From 2000 to 2016, the number of organizations from Brooklyn and the Bronx receiving grants more than doubled, while the number of Queens recipients increased 43 percent. In 2016, 28 percent of NEA grantees were based outside Manhattan, up from 19 percent in 2000.

Grants have touched every borough, pumping millions into our City between 2000 and 2016:        $189.5 million for organizations in Manhattan;        $34 million for ones in Brooklyn;        $5.6 million for groups in the Bronx;        $3.3 million for organizations in Queens; and        $774,500 for ones in Staten Island.

From 2000 to 2016, the NEA granted $21 million to organizations specifically providing arts education in New York City. A substantial portion of funds that go to other disciplines are also used for educational programs.

Case Studies Highlight how NEA Grants Sustain Cultural Organizations and Serve Youth

DreamYard, an arts education organization in the Bronx, partners with more than 40 public schools, helping them integrate arts and social justice into their core curriculums.

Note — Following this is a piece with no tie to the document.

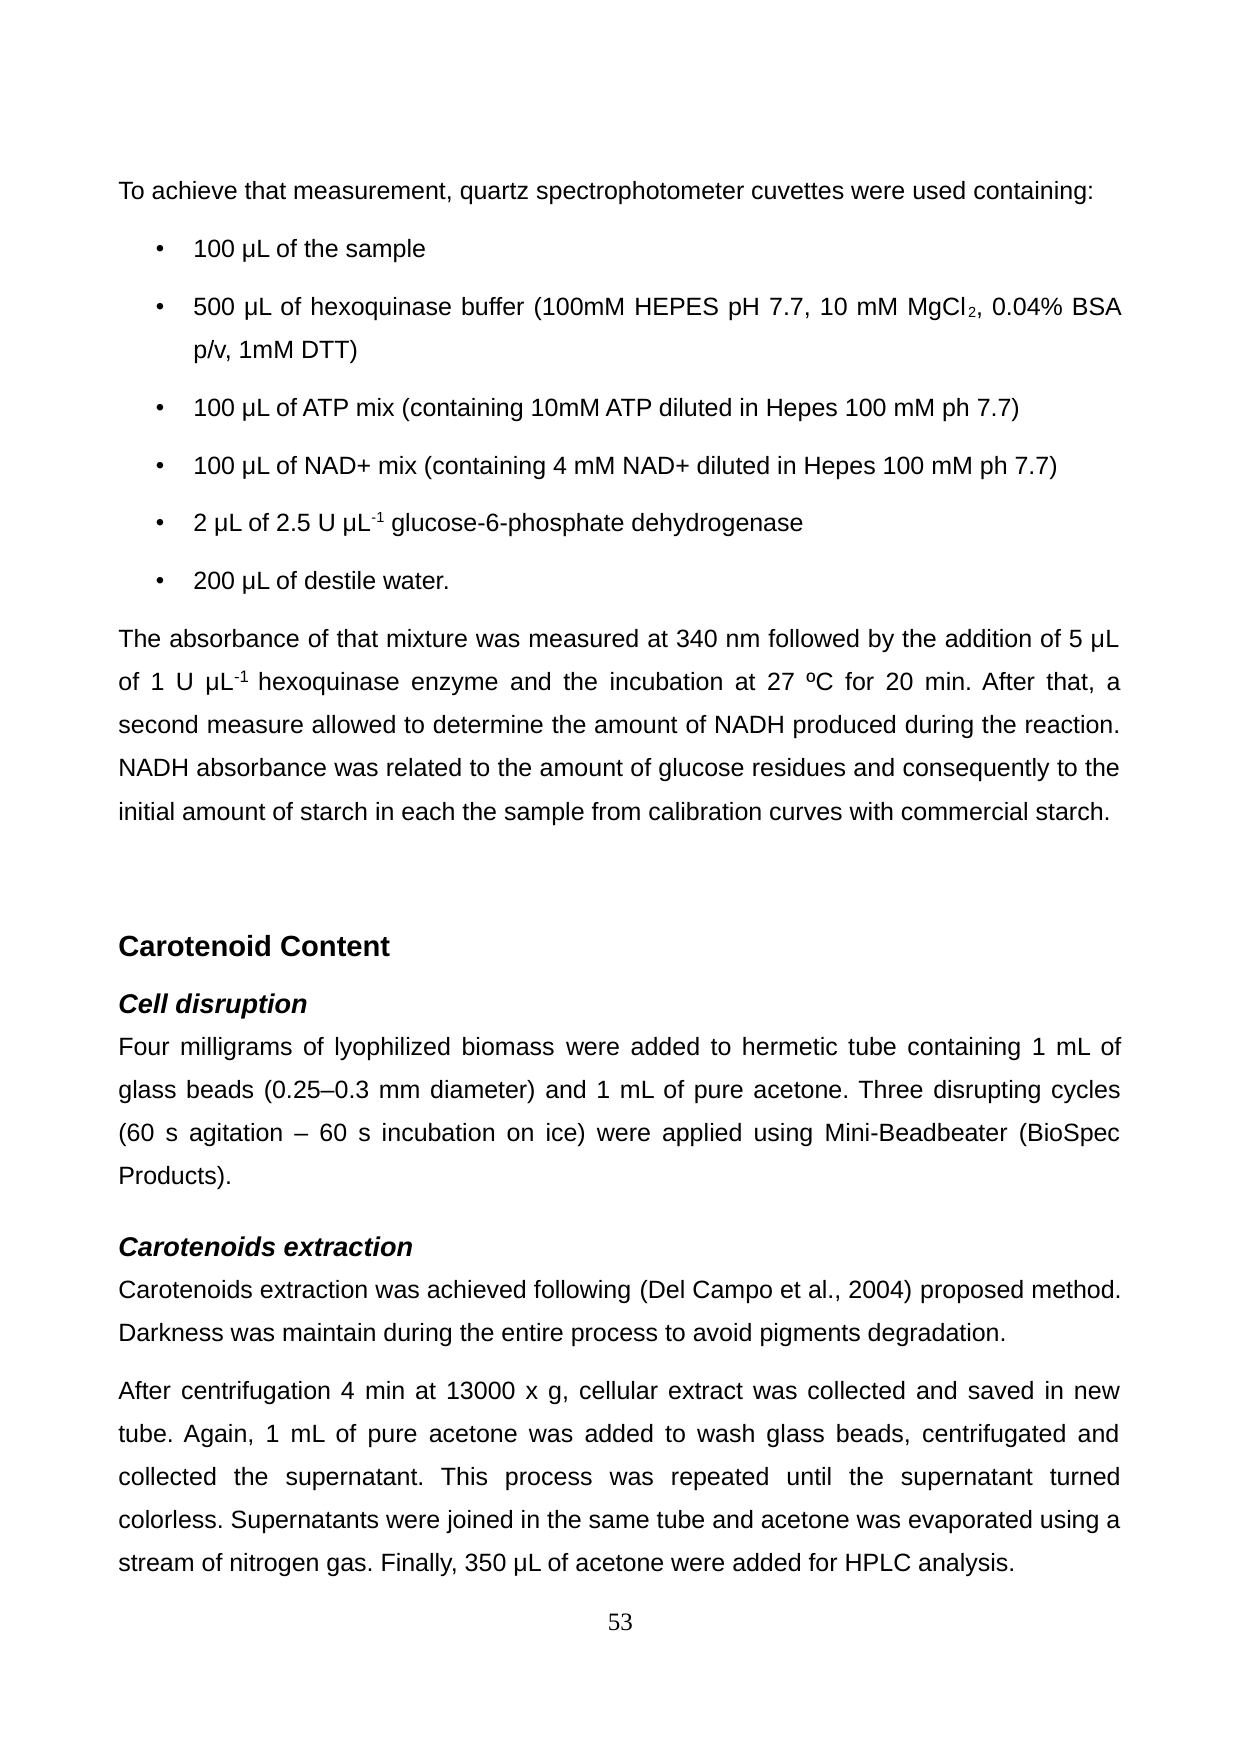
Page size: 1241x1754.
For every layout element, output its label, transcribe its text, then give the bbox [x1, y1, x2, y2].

It also provides after-school and weekend programming to more than 300 local youth at its Arts Center in Morrisania. DreamYard has received a number of NEA grants, including one that allowed it to quadruple the capacity of its Art Center, extending programming to six days a week.

Arts East New York’s “ReNew Lots Market” transformed an abandoned lot in East New York, Brooklyn into a community space, business incubator, and arts hub. NEA grants contributed to the project by:

        Allowing Arts East New York to substantially expand the size and scope of ReNew Lots;        Raising the program’s national profile, inspiring similar projects in Oakland and Miami; and        Validating the organization’s work, allowing them to attract more funding and recruit two new board members.

The Bronx Council on the Arts has supported local artists and arts organizations in the Bronx, improved access to the arts, and elevated the voices of Bronx residents since 1962. NEA grants have played a role in successful programs including:        The “Longwood Arts Project,” a gallery and residency program which helped launch the careers of two MacArthur Genius Grant recipients;        The “Bronx Trolley,” which provides monthly tours of the South Bronx’s cultural corridor; and        The “Bronx Memoir Project,” which nurtured aspiring young writers and helped local residents share their stories. Proceeds from an anthology created by this program have provided a new stream of income to the organization.

The Laundromat Project works with local artists to host projects and educational programs where community members are — in laundromats, beauty shops, and community gardens. When the project received its first NEA grant in 2012, it had just one staff member — but the increased national profile allowed it to attract more funding and grow seven-fold. Today, the organization has launched projects from Harlem to Bedford-Stuyvesant.